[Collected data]
****

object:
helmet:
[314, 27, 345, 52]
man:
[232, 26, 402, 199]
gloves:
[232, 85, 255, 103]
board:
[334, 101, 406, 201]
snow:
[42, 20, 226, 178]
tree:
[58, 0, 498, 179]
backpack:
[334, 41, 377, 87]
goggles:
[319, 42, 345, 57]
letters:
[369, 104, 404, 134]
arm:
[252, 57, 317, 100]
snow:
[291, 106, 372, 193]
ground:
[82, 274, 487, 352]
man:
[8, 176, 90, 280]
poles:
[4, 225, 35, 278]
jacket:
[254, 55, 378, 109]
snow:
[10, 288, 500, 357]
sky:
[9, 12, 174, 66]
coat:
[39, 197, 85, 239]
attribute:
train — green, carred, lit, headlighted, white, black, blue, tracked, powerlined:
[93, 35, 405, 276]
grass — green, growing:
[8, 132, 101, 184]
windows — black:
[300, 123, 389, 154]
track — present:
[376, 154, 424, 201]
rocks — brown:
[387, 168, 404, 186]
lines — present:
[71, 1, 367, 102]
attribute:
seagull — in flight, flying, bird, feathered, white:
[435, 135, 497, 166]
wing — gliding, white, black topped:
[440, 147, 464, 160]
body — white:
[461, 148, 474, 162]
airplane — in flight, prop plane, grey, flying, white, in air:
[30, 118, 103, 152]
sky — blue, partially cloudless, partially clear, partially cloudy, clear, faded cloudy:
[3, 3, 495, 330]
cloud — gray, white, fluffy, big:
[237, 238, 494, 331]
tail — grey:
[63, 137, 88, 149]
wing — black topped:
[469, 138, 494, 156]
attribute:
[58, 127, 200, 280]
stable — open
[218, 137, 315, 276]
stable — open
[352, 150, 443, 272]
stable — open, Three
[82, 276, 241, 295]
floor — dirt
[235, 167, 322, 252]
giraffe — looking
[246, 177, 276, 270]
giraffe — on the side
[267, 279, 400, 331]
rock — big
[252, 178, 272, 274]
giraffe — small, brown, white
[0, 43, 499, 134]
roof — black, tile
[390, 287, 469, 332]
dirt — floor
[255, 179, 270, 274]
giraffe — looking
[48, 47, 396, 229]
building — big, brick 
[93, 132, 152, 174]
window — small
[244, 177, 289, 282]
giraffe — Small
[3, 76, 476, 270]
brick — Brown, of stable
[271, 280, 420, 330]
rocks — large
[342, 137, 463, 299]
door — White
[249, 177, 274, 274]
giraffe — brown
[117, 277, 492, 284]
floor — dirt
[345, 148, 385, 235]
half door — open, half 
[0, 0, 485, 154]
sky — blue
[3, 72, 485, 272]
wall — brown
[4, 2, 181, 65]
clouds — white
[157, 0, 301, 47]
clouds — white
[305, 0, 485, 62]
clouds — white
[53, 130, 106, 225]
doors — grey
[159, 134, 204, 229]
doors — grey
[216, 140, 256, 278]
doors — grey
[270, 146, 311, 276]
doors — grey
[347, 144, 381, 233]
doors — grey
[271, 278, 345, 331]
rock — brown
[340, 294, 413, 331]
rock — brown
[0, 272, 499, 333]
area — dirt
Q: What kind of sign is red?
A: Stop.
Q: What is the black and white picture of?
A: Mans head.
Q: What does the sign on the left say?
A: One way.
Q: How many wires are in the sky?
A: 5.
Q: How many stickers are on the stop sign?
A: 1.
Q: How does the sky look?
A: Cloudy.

****

### Task item
Rewrite everything from the start of the items down to and including the line that contains "[254, 55, 378, 109]" as a Markdown table with the columns Number and Item line. Give one row per line and leave out blank lines.

### Exercise response
| Number | Item line |
|---|---|
| 1 | object: |
| 2 | helmet: |
| 3 | [314, 27, 345, 52] |
| 4 | man: |
| 5 | [232, 26, 402, 199] |
| 6 | gloves: |
| 7 | [232, 85, 255, 103] |
| 8 | board: |
| 9 | [334, 101, 406, 201] |
| 10 | snow: |
| 11 | [42, 20, 226, 178] |
| 12 | tree: |
| 13 | [58, 0, 498, 179] |
| 14 | backpack: |
| 15 | [334, 41, 377, 87] |
| 16 | goggles: |
| 17 | [319, 42, 345, 57] |
| 18 | letters: |
| 19 | [369, 104, 404, 134] |
| 20 | arm: |
| 21 | [252, 57, 317, 100] |
| 22 | snow: |
| 23 | [291, 106, 372, 193] |
| 24 | ground: |
| 25 | [82, 274, 487, 352] |
| 26 | man: |
| 27 | [8, 176, 90, 280] |
| 28 | poles: |
| 29 | [4, 225, 35, 278] |
| 30 | jacket: |
| 31 | [254, 55, 378, 109] |